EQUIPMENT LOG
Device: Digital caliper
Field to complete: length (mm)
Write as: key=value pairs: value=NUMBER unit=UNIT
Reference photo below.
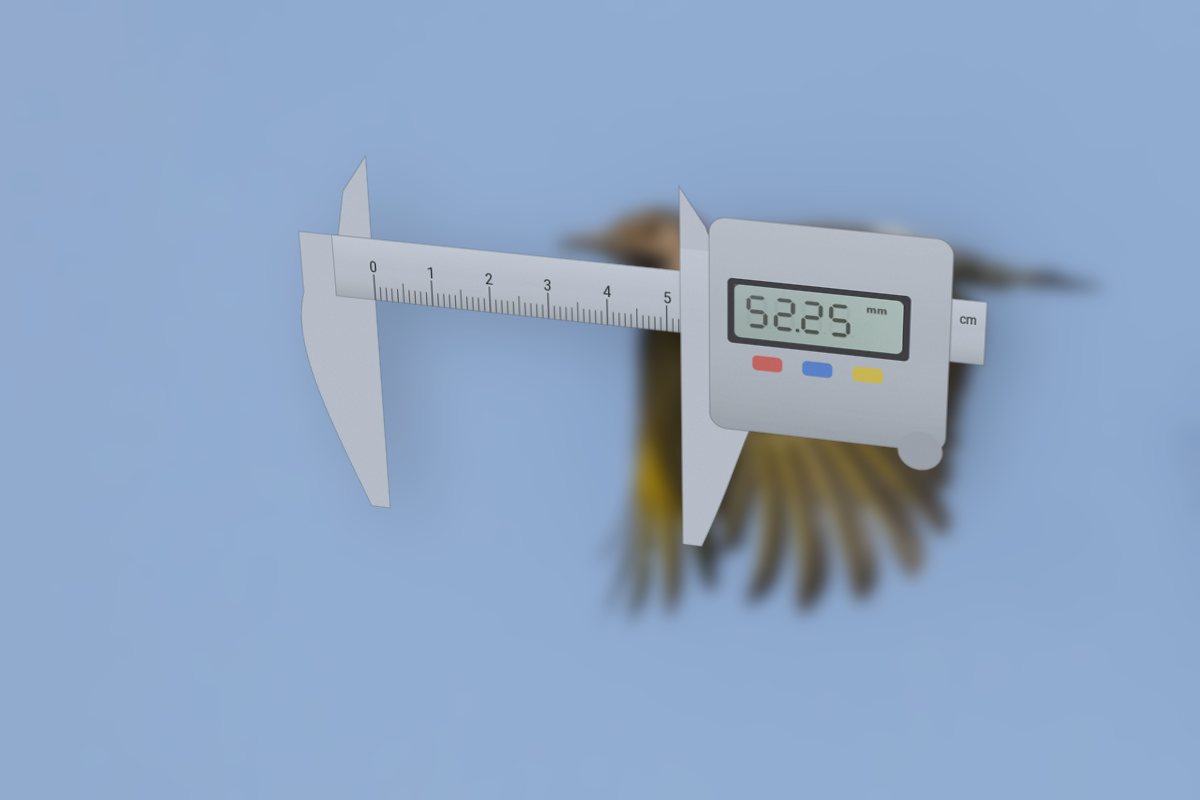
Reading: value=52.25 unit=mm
------------------------------------------------
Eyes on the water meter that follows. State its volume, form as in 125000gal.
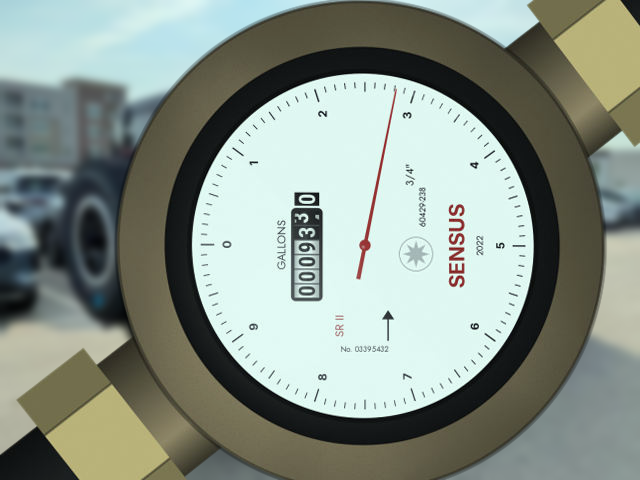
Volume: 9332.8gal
------------------------------------------------
Return the data lines word for word, starting with the line that contains "EQUIPMENT LOG" and going on through the line that contains "Reading: value=52.25 unit=mm". Leave the pictures out of your answer.

- Output -
EQUIPMENT LOG
Device: Digital caliper
Field to complete: length (mm)
Write as: key=value pairs: value=NUMBER unit=UNIT
Reference photo below.
Reading: value=52.25 unit=mm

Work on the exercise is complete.